Alice Oswald and Robin Robertson read from their work


Filed under: Poetry

Poets Alice Oswald  and Robin Robertson read from their work, chaired by James Wood

THE T.S. ELIOT MEMORIAL MEETING

For Alice Oswald, a poet committed to the live performance of her work, the role of poetry is to go ‘lower than rhetoric, lower than conversation, lower than logic, right down to the very faint honest voice at the bottom of the skull’. Noted for her visionary precision and love of nature, she won the T.S. Eliot Prize for ‘Dart’ (2002), her poem about the Devon river and the people who live and work on it. But in her most recent work, Memorial, she leaves England for the killing fields of Troy, in a reworking of the Iliad described by Andrew Motion as ‘an elegy of quite extraordinary power’. The Classics, and especially Ovid’s Metamorphoses, have also been a lodestone for Robin Robertson.

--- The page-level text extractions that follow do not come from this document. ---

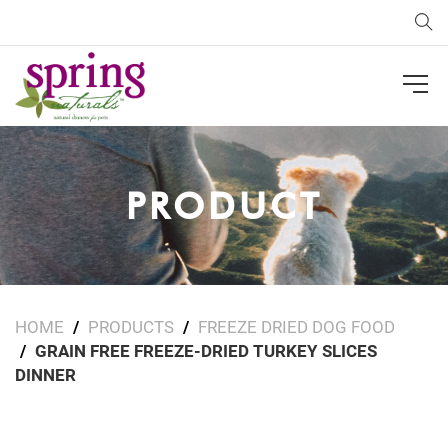
Sea
PRODUCT
HOME
PRODUCTS
FREEZE DRIED DOG FOOD
GRAIN FREE FREEZE-DRIED TURKEY SLICES
DINNER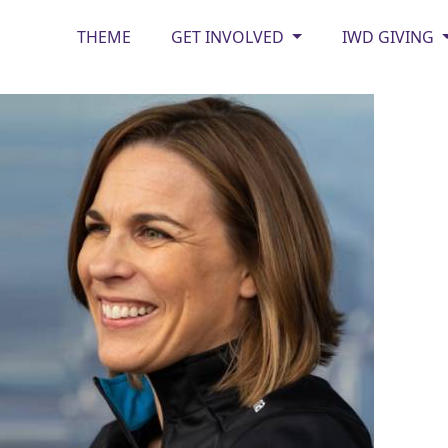
THEME
GET INVOLVED
IWD GIVING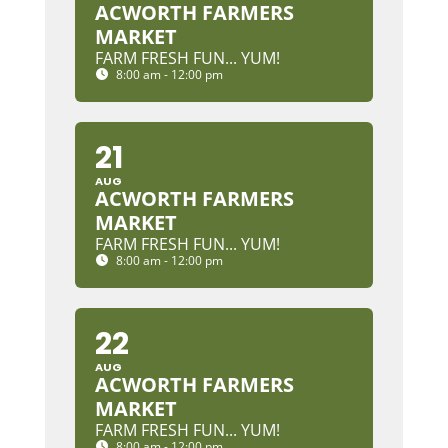
ACWORTH FARMERS
MARKET
FARM FRESH FUN... YUM!
8:00 am - 12:00 pm
21
AUG
ACWORTH FARMERS
MARKET
FARM FRESH FUN... YUM!
8:00 am - 12:00 pm
22
AUG
ACWORTH FARMERS
MARKET
FARM FRESH FUN... YUM!
8:00 am - 12:00 pm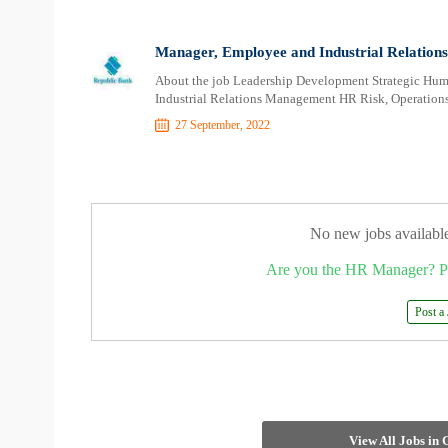
Manager, Employee and Industrial Relation
About the job Leadership Development Strategic H
Industrial Relations Management HR Risk, Operati
27 September, 2022
No new jobs availabl
Are you the HR Manager? P
Post a
View All Jobs in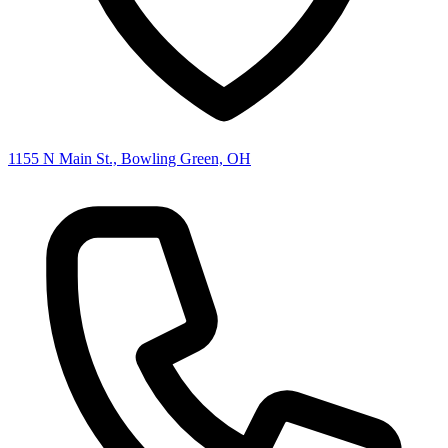
1155 N Main St., Bowling Green, OH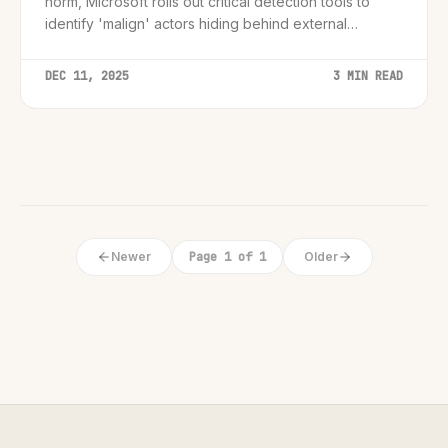
norm, Microsoft rolls out critical detection tools to
identify 'malign' actors hiding behind external
domains.
DEC 11, 2025
3 MIN READ
Newer
Page 1 of 1
Older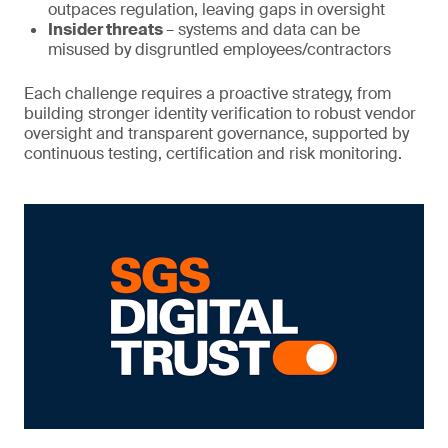
outpaces regulation, leaving gaps in oversight
Insider threats
– systems and data can be
misused by disgruntled employees/contractors
Each challenge requires a proactive strategy, from
building stronger identity verification to robust vendor
oversight and transparent governance, supported by
continuous testing, certification and risk monitoring.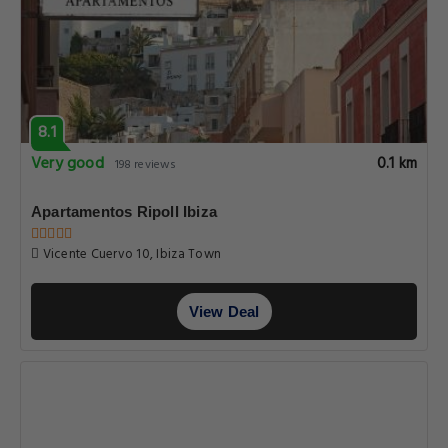
8.1
Very good
0.1 km
198 reviews
Apartamentos Ripoll Ibiza
Vicente Cuervo 10, Ibiza Town
View Deal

The first person to win the Forward Poetry Prize in all three categories – A Painted Field (1997) was Best First Collection, Swithering (2006) Best Collection, and ‘At Roane Head’ (2010) Best Single Poem – Robertson has been praised by John Banville for his ‘genius for exact and gorgeous imagery, his dazzling metaphorical gift’. In the newly published Hill of Doors, he combines loose retellings of stories of the shape-shifter Dionysus with poems about his childhood on the north-east coast of Scotland. It is his most powerful book to date.